> [Work to complete] Collect every line in the data below that contains the string "chart". Uppercase and lowercase letters count as different.

########

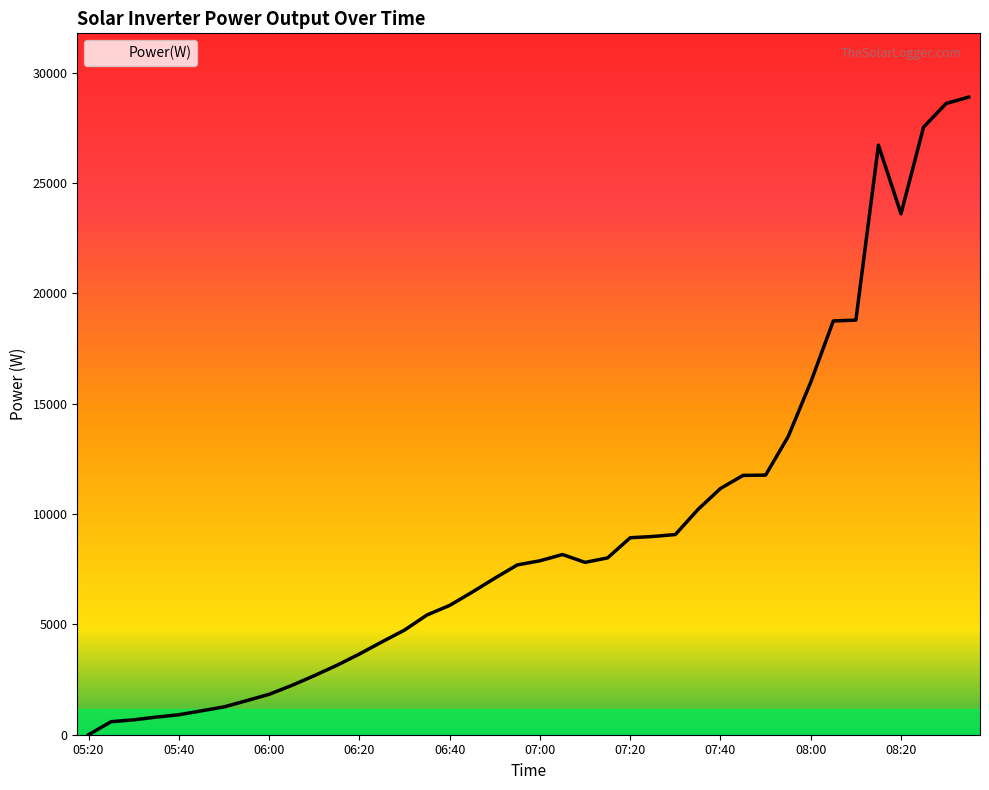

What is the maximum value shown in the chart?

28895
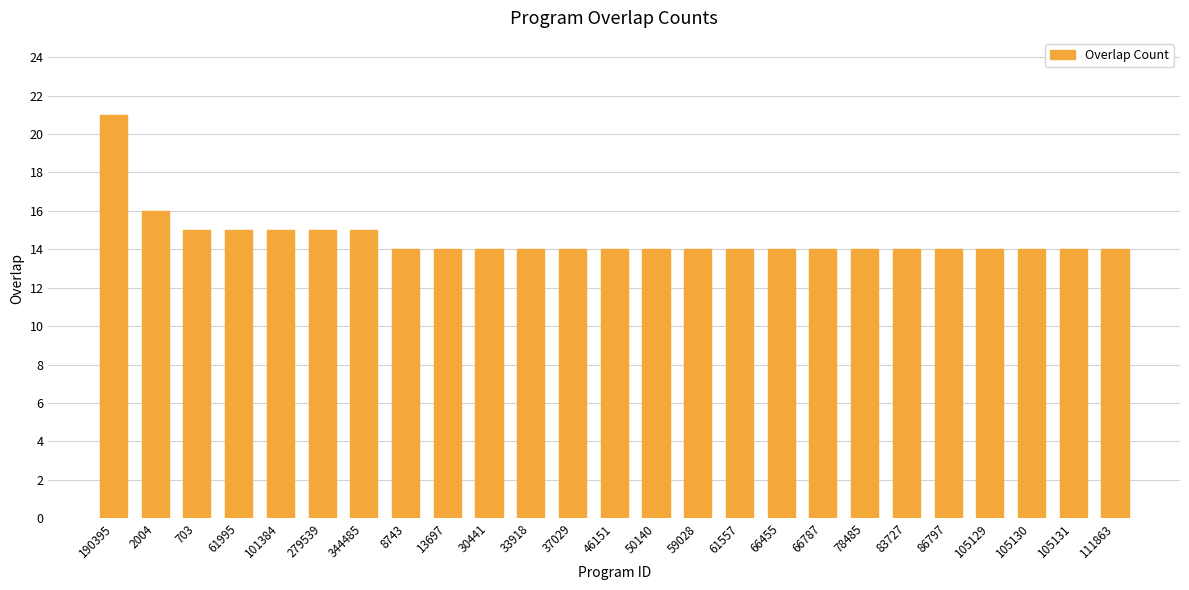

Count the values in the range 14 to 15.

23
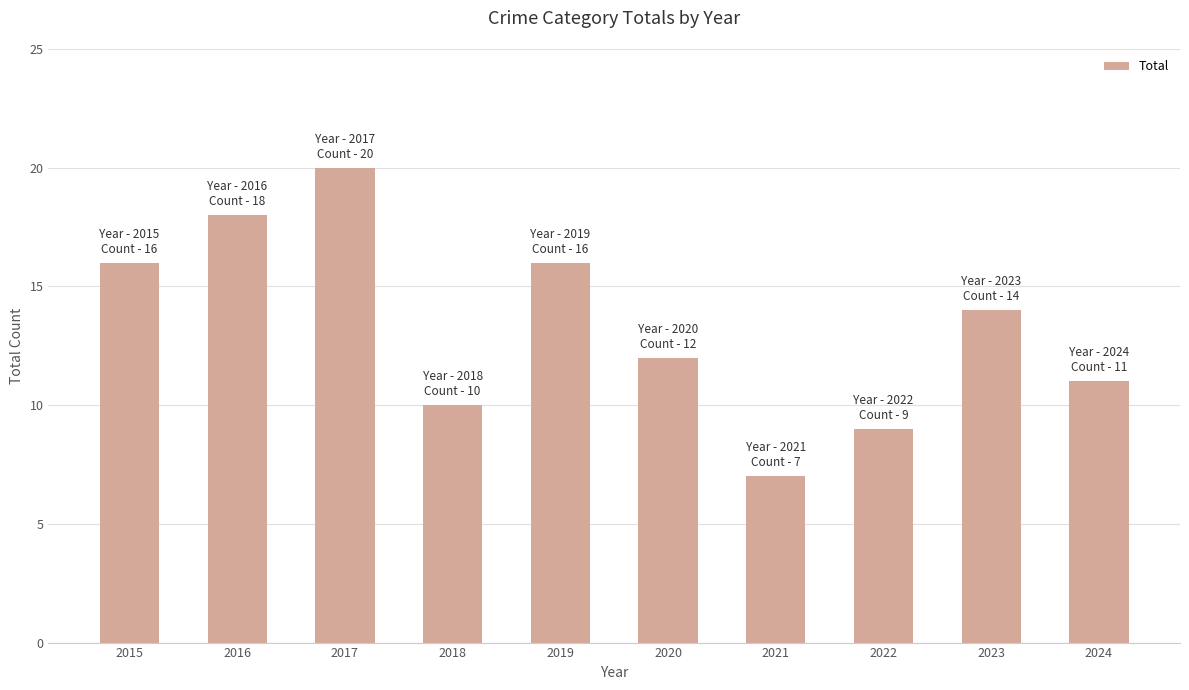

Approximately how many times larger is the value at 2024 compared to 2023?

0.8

########

> [Reply]
What is the maximum value shown in the chart?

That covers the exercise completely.